My two-year-old was screaming this at the top of his lungs throughout the remainder of our shopping trip (which couldn’t have been more than 10 minutes, but felt like forever). He was also trying to climb his way out of the cart, and I ended up performing quite a dance of grab an item – put it in the cart – grab his arm – yank him down – repeat. All while wearing the baby in the Ergobaby.
I had just started allowing Aidan to walk alongside the cart rather than sit in the front to prepare for the day when Andrew would start sitting in the cart seat. (Side note: I would like to petition that all stores have double seats like the ones at Costco. Anyone with me??) I made it clear before we left that he would only get to walk if he stayed close. “If you do not stay with Mommy,” I told him firmly, “you will go back in the cart.”
He did great for a while, but alas, the shiny swinging gates blocking the closed checkout lanes at ALDI proved too tempting for him. He ran to the other side of one of the gates, giggled hysterically, and refused to return to our cart. I grabbed him, reminded him of our agreement, and put him in the cart. (With help from the nice ALDI girl, since putting in a screaming, thrashing toddler while wearing a baby on your chest is no small feat. Especially when you’re 5’ 2” and the cart is almost as tall as you are.)

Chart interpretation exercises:
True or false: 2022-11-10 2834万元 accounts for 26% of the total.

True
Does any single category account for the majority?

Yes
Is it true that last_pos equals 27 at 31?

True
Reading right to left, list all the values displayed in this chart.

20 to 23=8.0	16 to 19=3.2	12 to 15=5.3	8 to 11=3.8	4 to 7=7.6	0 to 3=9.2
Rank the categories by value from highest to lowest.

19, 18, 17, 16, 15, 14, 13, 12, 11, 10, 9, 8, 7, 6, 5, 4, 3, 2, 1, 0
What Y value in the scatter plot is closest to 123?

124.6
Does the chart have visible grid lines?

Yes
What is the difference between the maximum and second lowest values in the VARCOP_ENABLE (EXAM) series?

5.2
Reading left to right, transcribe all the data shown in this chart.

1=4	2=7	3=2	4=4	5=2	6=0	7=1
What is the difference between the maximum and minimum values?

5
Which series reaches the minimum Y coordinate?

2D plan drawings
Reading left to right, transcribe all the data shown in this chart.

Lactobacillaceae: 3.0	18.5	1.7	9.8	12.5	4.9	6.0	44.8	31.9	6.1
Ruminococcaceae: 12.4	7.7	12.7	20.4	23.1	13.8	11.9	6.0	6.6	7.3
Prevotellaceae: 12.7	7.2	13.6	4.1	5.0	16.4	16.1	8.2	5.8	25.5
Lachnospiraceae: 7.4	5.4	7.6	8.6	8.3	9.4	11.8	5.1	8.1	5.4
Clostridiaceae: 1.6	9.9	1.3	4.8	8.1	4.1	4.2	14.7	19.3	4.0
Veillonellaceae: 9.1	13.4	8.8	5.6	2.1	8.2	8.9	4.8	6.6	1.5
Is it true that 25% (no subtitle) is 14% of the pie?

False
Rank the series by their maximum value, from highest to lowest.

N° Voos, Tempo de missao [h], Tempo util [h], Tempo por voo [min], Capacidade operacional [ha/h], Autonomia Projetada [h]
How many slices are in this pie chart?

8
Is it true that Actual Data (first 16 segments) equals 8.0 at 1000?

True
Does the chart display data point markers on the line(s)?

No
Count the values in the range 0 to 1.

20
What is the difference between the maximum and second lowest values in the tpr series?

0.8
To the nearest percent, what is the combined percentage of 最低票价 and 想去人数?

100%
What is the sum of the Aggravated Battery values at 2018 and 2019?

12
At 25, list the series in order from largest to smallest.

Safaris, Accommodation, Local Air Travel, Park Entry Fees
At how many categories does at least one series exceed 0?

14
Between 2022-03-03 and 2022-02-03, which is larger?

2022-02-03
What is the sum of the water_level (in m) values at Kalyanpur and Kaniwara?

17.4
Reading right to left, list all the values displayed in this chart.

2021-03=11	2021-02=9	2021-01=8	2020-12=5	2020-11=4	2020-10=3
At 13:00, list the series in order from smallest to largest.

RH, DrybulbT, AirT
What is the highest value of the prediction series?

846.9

▶ Actions to take:
A – In the shopping-trip story, what proved too tempting for Aidan at ALDI?
B – Translate this sentence from the shopping-trip story into Spanish: "He ran to the other side of one of the gates, giggled hysterically, and refused to return to our cart."
C – Retype the part of the shopping-trip story that begins at the words "He did great" and stops after "as you are.)".

▶ Results for each task:
A – The shiny swinging gates blocking the closed checkout lanes.

B – Corrió al otro lado de una de las puertas, se rió histéricamente y se negó a volver a nuestro carrito.

C –
He did great for a while, but alas, the shiny swinging gates blocking the closed checkout lanes at ALDI proved too tempting for him. He ran to the other side of one of the gates, giggled hysterically, and refused to return to our cart. I grabbed him, reminded him of our agreement, and put him in the cart. (With help from the nice ALDI girl, since putting in a screaming, thrashing toddler while wearing a baby on your chest is no small feat. Especially when you’re 5’ 2” and the cart is almost as tall as you are.)